━━━━━ FONTE

Decidere di fare musica significa anche trovare qualcuno che crede totalmente in te.
Io ho trovato Gianmarco Grande, un produttore che crede ciecamente in me, e Federica Morrone, un’autrice con cui ho creato un grande rapporto di amicizia. Avere due persone inserite nel mondo della musica che mi sostengono e spronano, lavorando e divertendoci insieme, mi ha cambiato la vita… mi ha fatto dire “allora, dai, non faccio così schifo”: è stato quando hanno iniziato a credere in me che ho cominciato a farlo anch’io.
Che facoltà hai scelto di frequentare?
Studio Comunicazione e Management all’Università La Cattolica di Milano, in inglese. Sono all’ultimo anno e, se Dio vuole, mi laureo. Ma nel frattempo lavoro anche in una casa editrice e scrivo articoli per Posh Magazine. A me piace tantissimo scrivere, dicono che mi riesce bene e, quindi, ho deciso di studiare Comunicazione appositamente.
In Un giro di troppo, canti “La mia vera forza è mostrarsi debole”. Quanto è complicato farlo in un momento in cui, dai social in poi, ti vogliono performane, vincente e sicura, sul modello della “donna che non deve chiedere mai”?
Quando inizi a credere in te stessa è giusto farlo. Per noi donne il mondo musicale non è facilissimo da affrontare: non siamo molte a scrivere e produrre, ad esempio. E c’è un bel carico di lavoro e di emozioni con cui fare i conti. Spesso è pensante entrare in uno studio dove non si conosce nessuno e ritrovarsi al cospetto di tutti uomini più grandi di te… pensi: “Oh, Madonna santa, dove sto andando? Cosa sto facendo?”. Ma occorre non arrendersi e mostrare ciò che si sa fare, fragilità comprese. Per me è importante far vedere le proprie debolezze, compreso in amore: non è necessariamente una cosa brutta.
Da quando hai 16 anni nella tua vita sono successe tantissime cose però la musica ti ha fatto dannare…
Mi ha fatto dannare perché ho fatto anche tanti provini e ho preso tantissime porte in faccia ma davvero tante: dai talent show ai produttori che non volevano più lavorare con me. Se ne parla poco ma non è facile trovare un produttore che ti segua, che si innamori della tua voce o che ti capisca. Ho avuto tante idee e progetti che volevo portare avanti e che sono stati completamente cestinati: non si credeva nel mio genere musicale… E l’essere donna non mi ha agevolato, motivo per cui sono convinta che da donna più cose si fanno fare meglio è. Per cui, ho imparato a suonare il pianoforte, ho imparato a scrivere e ho imparato a produrre. Oltre alla vocazione e al talento, ho dovuto fare leva sull’impegno.

━━━━━━━━━━

**CONSEGNA 1:** Nell'intervista, quale corso di laurea frequenta chi risponde e presso quale università?
**CONSEGNA 2:** Prosegui l'intervista partendo dall'ultima frase riportata.

━━━━━ MATERIALE FORNITO

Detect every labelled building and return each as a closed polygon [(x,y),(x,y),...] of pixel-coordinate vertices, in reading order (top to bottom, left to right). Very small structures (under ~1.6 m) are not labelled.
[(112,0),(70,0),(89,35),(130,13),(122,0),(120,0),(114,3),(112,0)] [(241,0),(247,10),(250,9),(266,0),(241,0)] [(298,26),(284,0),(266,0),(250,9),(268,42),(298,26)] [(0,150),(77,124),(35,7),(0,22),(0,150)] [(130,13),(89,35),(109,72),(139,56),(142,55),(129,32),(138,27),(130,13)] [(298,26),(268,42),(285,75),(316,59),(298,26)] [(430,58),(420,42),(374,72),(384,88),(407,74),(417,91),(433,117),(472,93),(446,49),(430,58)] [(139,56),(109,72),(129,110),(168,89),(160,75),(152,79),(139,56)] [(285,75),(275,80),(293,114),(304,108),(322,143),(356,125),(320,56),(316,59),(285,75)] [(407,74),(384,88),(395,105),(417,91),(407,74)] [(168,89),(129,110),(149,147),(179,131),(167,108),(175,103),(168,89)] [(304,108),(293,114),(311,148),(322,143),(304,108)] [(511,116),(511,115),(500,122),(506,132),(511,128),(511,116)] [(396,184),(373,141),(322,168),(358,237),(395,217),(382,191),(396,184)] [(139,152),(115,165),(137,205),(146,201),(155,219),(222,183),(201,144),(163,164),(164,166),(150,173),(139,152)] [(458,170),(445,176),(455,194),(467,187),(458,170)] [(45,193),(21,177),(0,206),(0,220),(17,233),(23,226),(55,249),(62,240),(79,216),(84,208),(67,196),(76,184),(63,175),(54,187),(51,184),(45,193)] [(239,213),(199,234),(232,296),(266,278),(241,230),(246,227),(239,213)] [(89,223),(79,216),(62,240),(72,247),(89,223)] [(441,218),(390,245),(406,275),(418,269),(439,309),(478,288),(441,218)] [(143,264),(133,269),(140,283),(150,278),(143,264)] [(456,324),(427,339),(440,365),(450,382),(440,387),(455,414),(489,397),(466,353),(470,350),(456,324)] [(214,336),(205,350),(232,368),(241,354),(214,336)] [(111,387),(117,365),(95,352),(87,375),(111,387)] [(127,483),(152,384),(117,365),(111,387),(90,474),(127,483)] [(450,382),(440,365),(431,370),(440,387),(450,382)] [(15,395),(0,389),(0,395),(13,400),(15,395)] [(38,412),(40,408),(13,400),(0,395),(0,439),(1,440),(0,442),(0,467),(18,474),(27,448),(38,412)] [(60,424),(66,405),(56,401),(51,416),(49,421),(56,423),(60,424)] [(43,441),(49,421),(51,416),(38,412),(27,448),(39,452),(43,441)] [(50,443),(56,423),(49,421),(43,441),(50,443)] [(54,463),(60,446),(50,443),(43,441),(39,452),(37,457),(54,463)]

━━━━━━━━━━

**RISPOSTA 1:** Studia Comunicazione e Management, in inglese, all'Università La Cattolica di Milano.

**RISPOSTA 2:**
Le porte in faccia sono frutto in qualche modo del gender gap? Si dice che ad esempio i ragazzi della tua età abbiano più possibilità delle ragazze…
Tutti i provini che ho sostenuto si concludevano sempre con una mini sfida tra me e un ragazzo: alla fine, vinceva sempre lui. Non so se sia per il gender gap o per il genere musicale proposto (i ragazzi tendono a proporre sempre indie o rap, qualcosa di molto lontano da ciò che porto io) o per entrambe le cose. A Los Angeles, però, non avvertivo nessun tipo di differenza quando studiavo: il mio corso, ad esempio, era frequentato da quasi tutte donne. Ho cominciato ad avere problemi quando sono tornata in Italia e ho notato come fossero sempre i ragazzi a passarmi davanti ma non ho una risposta certa sul perché accadesse. L’unica cosa che so è che in Italia ci sono tanti uomini in più che cantano rispetto alle donne.
Cosa ti aspetti da Un giro di troppo?
È la mia prima canzone e non so cosa aspettarmi: è un salto nel vuoto. Non so se mi andrà bene o male ma rappresenta l’inizio di un percorso: sto preparando l’uscita di altri singoli in italiano. Spero che chi mi conosce già noti il cambiamento e chi, invece, non mi conosce dica “Finalmente, la voce fresca di una ventenne che parla di qualcosa che è simile a quello che ho vissuto io”. Il mio obiettivo è riuscire a entrare in relazione con le ragazze ventenni. Seguo molto Olivia Rodrigo ed è lei il mio modello di riferimento: non ha paura a mostrarsi per la ventenne che è e a divertirsi con la sua musica. Come lei, ho voglia di parlare alle mie coetanee di storie andate male ma anche di ansia, di come si cresce e di come si affrontano le paure.
Hai appena citato la parola ansia…
Ho sofferto di attacchi di panico per due anni. Ora ho imparato a gestire l’ansia dopo aver comunque affrontato un percorso per superarla. Ma è stata molto forte: uscivo poco di casa e ha influito a livello sociale, per un periodo non ho avuto nemmeno amici. Fortunatamente, adesso è tutto completamente cambiato: sono tornata ad uscire, ad avere molti amici, a divertirmi e a sentirmi molto libera. In quel momento ho però scritto tante canzoni: è sempre importante far vedere agli altri che non siamo supereroi e che si possono superare le avversità… i miei sono stati due anni molto pesanti ma ne sono uscita.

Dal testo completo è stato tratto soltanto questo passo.